LeCroy scope trace acquisition over IP with VISA

#pragma rtGlobals=1     // Use modern global access method.

// File LeCroyGetTrace.ipf
// Version 2009-02-19
//
// Read a trace from LeCroy digital oscilloscope over IP
// Assumes 'scope is on local LAN with fixed IP address of the form 192.168.1.x
// This allows using multiple scopes (with different IP addresses).
//
// Only tested on WinXP and LeCroy 104Xi
//
// Requires NI-VISA - ftp.ni.com/support/visa/drivers/win32/4.4/visa441full.exe
// Requires LeCroy VICP Passport - lecroy.com/tm/Library/Software/LabView/VICP.asp?menuid=8
// Requires VISA.xop - comes with Igor, put into C:\Program Files\Igor\Igor Extensions
//
// Synopsis:
//
// Make awave                        // Number of points doesn't matter, it will be redimensioned
// LeCroyGetTrace(99, "C1", awave)   // Scope has IP address of 192.168.1.99
// Display awave
// print SelectString(WaveIsClipped(a), "Wave is not clipped", "Wave is clipped")

[AVAILABLE DATA]:
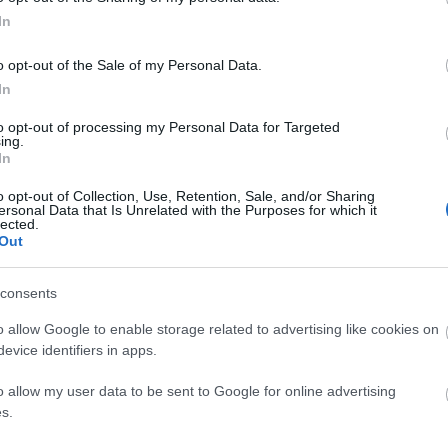
Blog
In
The Sh
o opt-out of the Sale of my Personal Data.
Tokugaw
In
folytat
szeret
to opt-out of processing my Personal Data for Targeted
mellett
ing.
veszély
In
persze,
asian
o opt-out of Collection, Use, Retention, Sale, and/or Sharing
ersonal Data that Is Unrelated with the Purposes for which it
lected.
Out
consents
Arc
o allow Google to enable storage related to advertising like cookies on
evice identifiers in apps.
2020 n
2020 ápr
2020 fe
o allow my user data to be sent to Google for online advertising
2019 n
s.
2019 a
2019 m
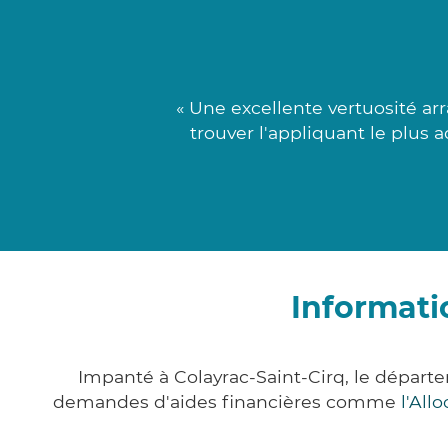
« Une excellente vertuosité a
trouver l'appliquant le plus 
Informati
Impanté à Colayrac-Saint-Cirq, le dépar
demandes d'aides financières comme
l'All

[WHAT TO WORK ON]:
1. Answer these about the LeCroy scope trace text:
(a) On which oscilloscope model was the code tested?
(b) What version date does the file give?
(c) Into which folder should VISA.xop be put?
2. Convert the lines of the records into a numbered list. Start at the line with "excellente vertuosité a" and go up to and including the last line of the records, leaving out any blank lines.
The text and the records are unrelated material.

[RESULTS OF THE EXERCISE]:
1.
(a) LeCroy 104Xi
(b) 2009-02-19
(c) C:\Program Files\Igor\Igor Extensions

2.
1. « Une excellente vertuosité a
2. trouver l'appliquant le plus 
3. Informati
4. Impanté à Colayrac-Saint-Cirq, le dépar
5. demandes d'aides financières comme
6. l'All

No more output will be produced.